If you haven’t heard of Shellshock, you should crawl out from under your rock and do some Googling. Back? Ok, great. I won’t explain what it is, but if you’re reading this post, you’ve probably been tasked to find and patch all vulnerable systems. And management would like to see a comprehensive report of which machines have been patched….
Luckily enough, with Puppet, Facter, and MCollective, that’s a trivial task.
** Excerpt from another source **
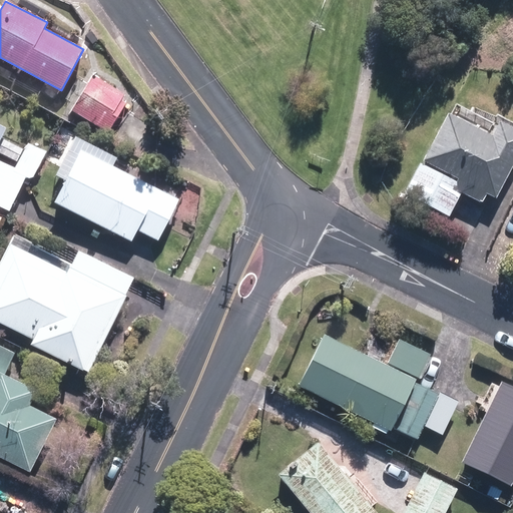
[(71,110),(108,131),(127,100),(122,97),(125,91),(94,72),(71,110)]
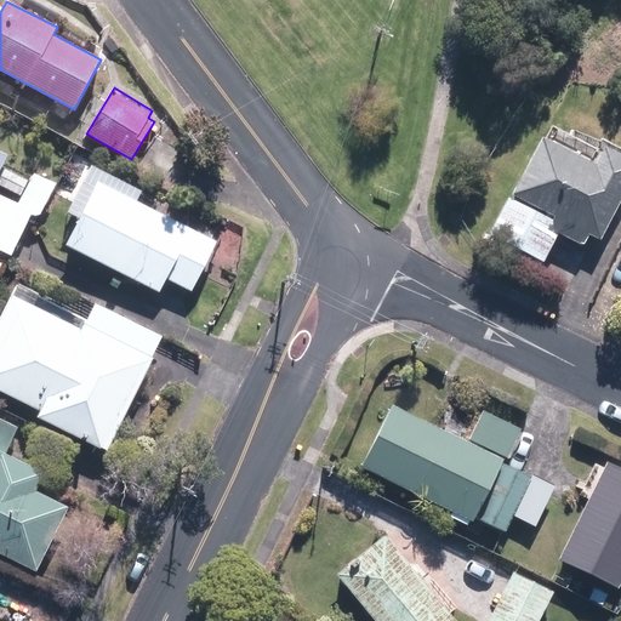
[(488,234),(543,262),(559,232),(584,245),(588,233),(600,239),(620,199),(620,154),(604,146),(594,165),(540,137),(510,197),(507,195),(488,234)]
First, let’s start by creating a fact. As this is a Bash flaw we’re testing, it
will be most straightforward to write a shell script executed by /bin/bash
. That
lends itself well to an executable external fact. As a reminder, Facter will run
any executable files in the facts.d
directory and turn the key=value
output
into facts.
#!/bin/bash
# shellshock.sh
#
# Tests for Shellshock vulnerabilities and simply outputs one of the following
# shellshock=vulnerable
# shellshock=patched
exec 2>/dev/null
DIR=$(pwd)
TEMP=$(mktemp -d)
cd $TEMP
echo "shellshock=patched" > output
env x='() { :;}; echo shellshock=vulnerable > output' bash -c "true"
env 'x=() { :;}; echo shellshock=vulnerable > output' 'BASH_FUNC_x()=() { :;}; echo shellshock=vulnerable > output' bash -c "true"
env 'x=() { (a)=>\' bash -c "true date"; [[ -f 'true' ]] && echo "shellshock=vulnerable" > output
cat output
cd $DIR
rm -rf $TEMP
Now that we’ve got a fact, the next step is to put it on the agent nodes. Until external fact syncing is more supported, we need to do that manually. Let’s do that with a little snippet of Puppet code inside a module.
class shellshock {
file { '/etc/puppetlabs/facter/facts.d/shellshock.sh':
ensure => file,
owner => 'root',
group => 'root',
mode => '0755',
source => 'puppet:///modules/shellshock/shellshock.sh',
}
}
Now just classify your machines and force a Puppet run with sudo -iu peadmin mco puppet runall 5
.
The final step is to generate the vulnerability report for your boss. Create a
report script named shellshock.mc
that looks a bit like this:
# shellshock.mc
formatted_inventory do
page_length 20
page_heading <<TOP
Shellshock Vulnerabilities as of @<<<<<<<<<<<<<<<<<<<<<<<<<
time
Hostname: Status: Operating System
-------------------------------------------------------------------------
TOP
page_body <<BODY
@<<<<<<<<<<<<<<<< @<<<<<<<<<<<< @<<<<<<<<<<<<<<<<<<<<<<<<<<<<<<<<
identity, facts["shellshock"], facts["osfamily"]
BODY
end
end
Finally, use MCollective to run the script and gather Shellshock stats about
your infrastructure. You’ll need the formatr
gem installed to use the perlform
report syntax shown.
[root@master ~]# /opt/puppet/bin/gem install formatr
Fetching: formatr-1.10.1.gem (100%)
Successfully installed formatr-1.10.1
1 gem installed
Installing ri documentation for formatr-1.10.1...
Installing RDoc documentation for formatr-1.10.1...
[root@master ~]# su - peadmin
peadmin@master:~$ vim report.mc
peadmin@master:~$ mco inventory --script report.mc
Shellshock Vulnerabilities as of 2014-10-02 01:27:53 +0000
Hostname: Status: Operating System
-------------------------------------------------------------------------
master.puppetlabs.vm vulnerable RedHat
agent1.puppetlabs.vm patched RedHat
agent2.puppetlabs.vm vulnerable RedHat
There you are! A nice quick and pretty report of all the vulnerable machines in your infrastructure.